- **Requirement**
From the data below, set down exactly the lines between the one holding "250,000 mi (11)" and the one holding "represents employers and employees in", inclusive, and no others.

START Recorded information

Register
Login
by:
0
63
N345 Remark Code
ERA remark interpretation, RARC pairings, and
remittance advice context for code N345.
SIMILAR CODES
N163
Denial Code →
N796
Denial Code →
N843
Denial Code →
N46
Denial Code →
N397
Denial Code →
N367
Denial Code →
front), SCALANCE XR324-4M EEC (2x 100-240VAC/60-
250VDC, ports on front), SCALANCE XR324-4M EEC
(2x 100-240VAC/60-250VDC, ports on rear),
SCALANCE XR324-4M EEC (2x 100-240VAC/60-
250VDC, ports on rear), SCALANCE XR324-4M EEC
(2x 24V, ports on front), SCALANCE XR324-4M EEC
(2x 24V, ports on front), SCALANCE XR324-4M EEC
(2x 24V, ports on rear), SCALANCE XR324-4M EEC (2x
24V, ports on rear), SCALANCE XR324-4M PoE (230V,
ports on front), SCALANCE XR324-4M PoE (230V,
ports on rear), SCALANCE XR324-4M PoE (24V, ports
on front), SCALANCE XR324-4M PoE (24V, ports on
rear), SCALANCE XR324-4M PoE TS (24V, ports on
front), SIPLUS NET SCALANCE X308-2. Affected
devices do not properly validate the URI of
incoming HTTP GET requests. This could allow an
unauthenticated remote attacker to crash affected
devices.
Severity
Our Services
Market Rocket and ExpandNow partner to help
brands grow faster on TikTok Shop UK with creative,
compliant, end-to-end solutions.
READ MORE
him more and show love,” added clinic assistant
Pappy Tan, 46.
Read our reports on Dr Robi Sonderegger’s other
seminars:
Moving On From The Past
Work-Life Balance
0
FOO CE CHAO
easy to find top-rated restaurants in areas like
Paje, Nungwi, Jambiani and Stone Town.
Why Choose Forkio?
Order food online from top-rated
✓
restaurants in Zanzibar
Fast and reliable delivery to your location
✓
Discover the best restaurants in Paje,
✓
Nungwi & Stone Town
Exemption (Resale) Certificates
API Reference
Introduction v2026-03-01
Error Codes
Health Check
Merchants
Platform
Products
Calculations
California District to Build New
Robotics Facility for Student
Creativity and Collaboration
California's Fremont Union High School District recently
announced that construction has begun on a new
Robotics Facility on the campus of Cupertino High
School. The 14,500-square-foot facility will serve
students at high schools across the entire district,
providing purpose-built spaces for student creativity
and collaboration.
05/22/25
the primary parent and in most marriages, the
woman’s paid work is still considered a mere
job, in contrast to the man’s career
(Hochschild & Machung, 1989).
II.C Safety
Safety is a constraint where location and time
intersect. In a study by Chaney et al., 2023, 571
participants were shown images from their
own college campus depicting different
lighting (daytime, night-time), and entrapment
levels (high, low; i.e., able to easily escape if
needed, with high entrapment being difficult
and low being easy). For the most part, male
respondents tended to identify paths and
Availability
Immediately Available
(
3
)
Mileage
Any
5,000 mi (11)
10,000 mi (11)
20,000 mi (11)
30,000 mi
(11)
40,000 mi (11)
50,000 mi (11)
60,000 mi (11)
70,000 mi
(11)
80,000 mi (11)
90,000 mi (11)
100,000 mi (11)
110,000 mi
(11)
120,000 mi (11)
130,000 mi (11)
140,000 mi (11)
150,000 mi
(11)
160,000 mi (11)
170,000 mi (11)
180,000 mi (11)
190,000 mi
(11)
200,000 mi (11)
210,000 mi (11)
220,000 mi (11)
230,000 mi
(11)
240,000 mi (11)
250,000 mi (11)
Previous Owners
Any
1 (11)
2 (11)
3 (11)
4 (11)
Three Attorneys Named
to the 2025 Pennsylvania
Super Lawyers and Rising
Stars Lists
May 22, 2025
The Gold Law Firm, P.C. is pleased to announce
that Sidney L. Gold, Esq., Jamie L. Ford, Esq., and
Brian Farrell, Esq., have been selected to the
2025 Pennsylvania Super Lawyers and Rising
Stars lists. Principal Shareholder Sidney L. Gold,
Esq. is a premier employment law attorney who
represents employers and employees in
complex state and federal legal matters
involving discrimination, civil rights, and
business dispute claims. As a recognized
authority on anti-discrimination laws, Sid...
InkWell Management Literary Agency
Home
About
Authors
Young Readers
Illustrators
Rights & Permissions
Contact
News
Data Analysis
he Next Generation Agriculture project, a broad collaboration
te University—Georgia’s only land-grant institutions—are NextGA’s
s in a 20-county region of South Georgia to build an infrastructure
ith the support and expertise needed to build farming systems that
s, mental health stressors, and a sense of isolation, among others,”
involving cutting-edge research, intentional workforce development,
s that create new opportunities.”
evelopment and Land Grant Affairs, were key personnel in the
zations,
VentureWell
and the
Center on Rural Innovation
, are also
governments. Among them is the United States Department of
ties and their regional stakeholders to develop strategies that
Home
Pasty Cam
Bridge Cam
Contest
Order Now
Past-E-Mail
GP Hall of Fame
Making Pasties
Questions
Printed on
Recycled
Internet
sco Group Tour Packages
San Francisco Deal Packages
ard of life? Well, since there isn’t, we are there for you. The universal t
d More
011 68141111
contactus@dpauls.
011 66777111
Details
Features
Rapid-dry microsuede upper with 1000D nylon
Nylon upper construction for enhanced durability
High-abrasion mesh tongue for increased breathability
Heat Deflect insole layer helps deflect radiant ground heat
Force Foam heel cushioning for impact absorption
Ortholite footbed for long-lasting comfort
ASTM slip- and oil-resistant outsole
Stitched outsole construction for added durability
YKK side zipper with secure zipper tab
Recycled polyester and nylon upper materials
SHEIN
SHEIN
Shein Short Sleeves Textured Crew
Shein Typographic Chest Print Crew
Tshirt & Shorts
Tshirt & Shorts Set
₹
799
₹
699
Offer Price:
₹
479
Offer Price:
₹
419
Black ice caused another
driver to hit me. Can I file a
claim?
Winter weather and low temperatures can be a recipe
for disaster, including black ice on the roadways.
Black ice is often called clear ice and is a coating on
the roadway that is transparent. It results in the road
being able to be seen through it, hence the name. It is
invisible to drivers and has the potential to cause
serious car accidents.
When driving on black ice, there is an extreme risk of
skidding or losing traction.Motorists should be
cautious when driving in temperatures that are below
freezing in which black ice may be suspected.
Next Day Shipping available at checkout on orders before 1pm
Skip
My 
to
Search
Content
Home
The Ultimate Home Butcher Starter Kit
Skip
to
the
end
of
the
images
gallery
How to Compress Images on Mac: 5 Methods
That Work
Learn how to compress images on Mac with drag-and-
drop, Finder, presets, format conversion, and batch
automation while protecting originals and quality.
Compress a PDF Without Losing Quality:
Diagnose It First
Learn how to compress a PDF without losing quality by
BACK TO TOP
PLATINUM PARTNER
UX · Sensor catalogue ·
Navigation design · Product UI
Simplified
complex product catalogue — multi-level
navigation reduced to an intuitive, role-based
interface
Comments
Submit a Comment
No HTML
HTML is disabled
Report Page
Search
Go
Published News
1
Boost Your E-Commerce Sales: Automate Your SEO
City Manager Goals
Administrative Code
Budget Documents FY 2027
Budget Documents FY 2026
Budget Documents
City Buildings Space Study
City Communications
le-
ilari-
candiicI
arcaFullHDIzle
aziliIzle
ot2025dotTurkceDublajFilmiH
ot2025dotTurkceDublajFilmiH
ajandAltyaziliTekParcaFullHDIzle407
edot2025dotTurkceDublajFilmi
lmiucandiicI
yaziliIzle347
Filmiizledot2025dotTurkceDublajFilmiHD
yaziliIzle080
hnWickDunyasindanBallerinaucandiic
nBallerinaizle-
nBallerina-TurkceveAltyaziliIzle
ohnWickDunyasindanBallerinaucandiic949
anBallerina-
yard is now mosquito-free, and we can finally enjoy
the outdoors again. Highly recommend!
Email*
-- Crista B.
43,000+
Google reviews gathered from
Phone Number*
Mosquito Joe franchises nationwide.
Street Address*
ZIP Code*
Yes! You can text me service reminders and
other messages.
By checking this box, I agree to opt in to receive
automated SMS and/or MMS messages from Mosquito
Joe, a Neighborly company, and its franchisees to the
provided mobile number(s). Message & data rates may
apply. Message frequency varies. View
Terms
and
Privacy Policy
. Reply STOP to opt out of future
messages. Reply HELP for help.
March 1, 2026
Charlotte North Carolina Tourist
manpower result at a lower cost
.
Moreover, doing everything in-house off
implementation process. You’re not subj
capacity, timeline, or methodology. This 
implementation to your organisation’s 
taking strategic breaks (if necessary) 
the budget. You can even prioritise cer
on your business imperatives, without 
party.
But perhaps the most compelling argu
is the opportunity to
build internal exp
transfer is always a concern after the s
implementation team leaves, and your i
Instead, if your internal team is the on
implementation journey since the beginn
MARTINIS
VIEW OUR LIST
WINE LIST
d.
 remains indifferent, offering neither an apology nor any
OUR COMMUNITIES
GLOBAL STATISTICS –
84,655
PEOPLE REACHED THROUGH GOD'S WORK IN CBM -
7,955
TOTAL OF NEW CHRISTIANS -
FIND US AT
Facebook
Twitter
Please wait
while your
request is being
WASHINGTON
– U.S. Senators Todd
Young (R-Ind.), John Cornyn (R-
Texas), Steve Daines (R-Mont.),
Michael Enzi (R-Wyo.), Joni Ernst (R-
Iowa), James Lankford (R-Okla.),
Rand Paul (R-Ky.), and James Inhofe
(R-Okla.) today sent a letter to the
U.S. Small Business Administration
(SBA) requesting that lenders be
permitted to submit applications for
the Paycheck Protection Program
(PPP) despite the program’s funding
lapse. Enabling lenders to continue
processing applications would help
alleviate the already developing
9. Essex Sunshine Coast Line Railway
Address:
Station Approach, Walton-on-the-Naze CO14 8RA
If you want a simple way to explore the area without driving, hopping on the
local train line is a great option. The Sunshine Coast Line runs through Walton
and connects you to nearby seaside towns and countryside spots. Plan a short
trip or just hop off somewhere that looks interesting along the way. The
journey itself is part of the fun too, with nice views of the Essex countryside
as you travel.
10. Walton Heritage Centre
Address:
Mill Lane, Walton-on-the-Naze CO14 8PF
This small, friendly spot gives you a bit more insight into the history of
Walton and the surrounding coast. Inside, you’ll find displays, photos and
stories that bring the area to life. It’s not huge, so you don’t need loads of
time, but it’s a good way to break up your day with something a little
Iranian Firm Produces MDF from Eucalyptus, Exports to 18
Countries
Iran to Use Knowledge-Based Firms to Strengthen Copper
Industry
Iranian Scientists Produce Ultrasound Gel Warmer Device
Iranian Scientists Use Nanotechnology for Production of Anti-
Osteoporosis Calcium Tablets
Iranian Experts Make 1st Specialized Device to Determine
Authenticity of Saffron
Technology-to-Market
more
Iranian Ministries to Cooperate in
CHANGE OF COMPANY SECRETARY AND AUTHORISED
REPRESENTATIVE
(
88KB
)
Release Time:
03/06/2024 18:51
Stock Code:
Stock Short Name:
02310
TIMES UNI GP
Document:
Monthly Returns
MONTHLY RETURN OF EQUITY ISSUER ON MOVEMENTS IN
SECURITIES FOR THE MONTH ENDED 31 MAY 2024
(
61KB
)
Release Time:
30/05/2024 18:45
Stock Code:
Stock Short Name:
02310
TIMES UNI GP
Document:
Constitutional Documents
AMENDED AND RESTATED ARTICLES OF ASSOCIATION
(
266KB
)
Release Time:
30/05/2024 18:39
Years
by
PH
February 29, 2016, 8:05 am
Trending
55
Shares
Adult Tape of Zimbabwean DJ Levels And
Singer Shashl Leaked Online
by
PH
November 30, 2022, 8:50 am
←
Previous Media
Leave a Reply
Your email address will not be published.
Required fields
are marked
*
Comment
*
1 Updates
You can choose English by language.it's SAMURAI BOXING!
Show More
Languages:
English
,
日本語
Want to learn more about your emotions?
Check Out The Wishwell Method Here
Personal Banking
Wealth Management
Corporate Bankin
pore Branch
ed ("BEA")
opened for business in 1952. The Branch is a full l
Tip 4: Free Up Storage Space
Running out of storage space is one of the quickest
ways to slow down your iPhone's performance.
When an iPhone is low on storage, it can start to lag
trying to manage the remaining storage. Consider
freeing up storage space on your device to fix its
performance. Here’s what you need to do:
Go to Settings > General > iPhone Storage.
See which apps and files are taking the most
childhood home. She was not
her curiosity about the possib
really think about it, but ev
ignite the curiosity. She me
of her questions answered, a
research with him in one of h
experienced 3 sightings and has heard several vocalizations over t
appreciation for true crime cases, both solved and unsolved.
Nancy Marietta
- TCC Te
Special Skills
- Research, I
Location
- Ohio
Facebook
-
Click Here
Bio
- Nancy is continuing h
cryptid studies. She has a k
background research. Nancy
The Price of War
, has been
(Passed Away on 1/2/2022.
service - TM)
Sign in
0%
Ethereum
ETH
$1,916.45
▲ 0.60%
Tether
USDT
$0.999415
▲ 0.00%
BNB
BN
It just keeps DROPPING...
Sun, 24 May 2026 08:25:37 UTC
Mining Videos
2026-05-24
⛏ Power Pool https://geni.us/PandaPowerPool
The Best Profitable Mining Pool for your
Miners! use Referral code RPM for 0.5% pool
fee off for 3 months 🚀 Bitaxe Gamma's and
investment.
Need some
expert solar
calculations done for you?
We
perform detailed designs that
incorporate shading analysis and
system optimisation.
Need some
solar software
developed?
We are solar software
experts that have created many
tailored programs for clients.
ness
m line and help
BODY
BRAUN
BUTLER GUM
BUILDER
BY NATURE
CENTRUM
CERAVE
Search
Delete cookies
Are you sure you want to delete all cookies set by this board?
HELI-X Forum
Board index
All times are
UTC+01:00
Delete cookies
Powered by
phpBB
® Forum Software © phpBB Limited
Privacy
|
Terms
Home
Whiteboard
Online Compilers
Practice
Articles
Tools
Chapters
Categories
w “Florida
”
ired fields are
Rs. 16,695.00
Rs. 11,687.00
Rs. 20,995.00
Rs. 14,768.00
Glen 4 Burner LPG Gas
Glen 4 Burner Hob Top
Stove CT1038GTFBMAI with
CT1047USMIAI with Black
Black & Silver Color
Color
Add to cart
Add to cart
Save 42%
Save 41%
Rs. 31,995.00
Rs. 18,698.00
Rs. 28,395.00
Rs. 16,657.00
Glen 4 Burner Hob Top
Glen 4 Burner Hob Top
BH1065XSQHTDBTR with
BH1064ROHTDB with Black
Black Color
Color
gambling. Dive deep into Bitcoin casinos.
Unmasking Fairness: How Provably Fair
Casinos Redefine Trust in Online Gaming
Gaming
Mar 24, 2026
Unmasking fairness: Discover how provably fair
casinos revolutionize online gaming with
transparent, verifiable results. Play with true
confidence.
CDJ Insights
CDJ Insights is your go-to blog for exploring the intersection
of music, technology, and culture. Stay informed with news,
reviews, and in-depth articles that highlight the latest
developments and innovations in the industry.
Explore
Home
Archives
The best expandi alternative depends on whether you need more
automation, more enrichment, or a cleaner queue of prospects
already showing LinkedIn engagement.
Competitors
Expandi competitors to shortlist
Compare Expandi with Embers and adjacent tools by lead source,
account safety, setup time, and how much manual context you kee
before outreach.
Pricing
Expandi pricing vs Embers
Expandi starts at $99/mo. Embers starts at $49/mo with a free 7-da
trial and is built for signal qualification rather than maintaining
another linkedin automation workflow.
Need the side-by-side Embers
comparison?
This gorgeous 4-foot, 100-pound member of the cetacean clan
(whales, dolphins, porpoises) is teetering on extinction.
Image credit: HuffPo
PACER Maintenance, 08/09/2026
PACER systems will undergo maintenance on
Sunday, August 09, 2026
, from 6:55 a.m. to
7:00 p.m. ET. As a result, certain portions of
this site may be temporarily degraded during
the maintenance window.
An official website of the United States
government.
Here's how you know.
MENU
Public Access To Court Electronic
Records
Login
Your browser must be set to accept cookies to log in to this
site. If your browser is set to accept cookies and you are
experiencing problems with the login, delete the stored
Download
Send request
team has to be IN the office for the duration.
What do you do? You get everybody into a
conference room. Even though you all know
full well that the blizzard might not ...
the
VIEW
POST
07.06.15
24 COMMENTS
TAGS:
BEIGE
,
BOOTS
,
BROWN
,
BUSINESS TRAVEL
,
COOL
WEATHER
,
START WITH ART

END Recorded information

- **Answer box**
250,000 mi (11)
Previous Owners
Any
1 (11)
2 (11)
3 (11)
4 (11)
Three Attorneys Named
to the 2025 Pennsylvania
Super Lawyers and Rising
Stars Lists
May 22, 2025
The Gold Law Firm, P.C. is pleased to announce
that Sidney L. Gold, Esq., Jamie L. Ford, Esq., and
Brian Farrell, Esq., have been selected to the
2025 Pennsylvania Super Lawyers and Rising
Stars lists. Principal Shareholder Sidney L. Gold,
Esq. is a premier employment law attorney who
represents employers and employees in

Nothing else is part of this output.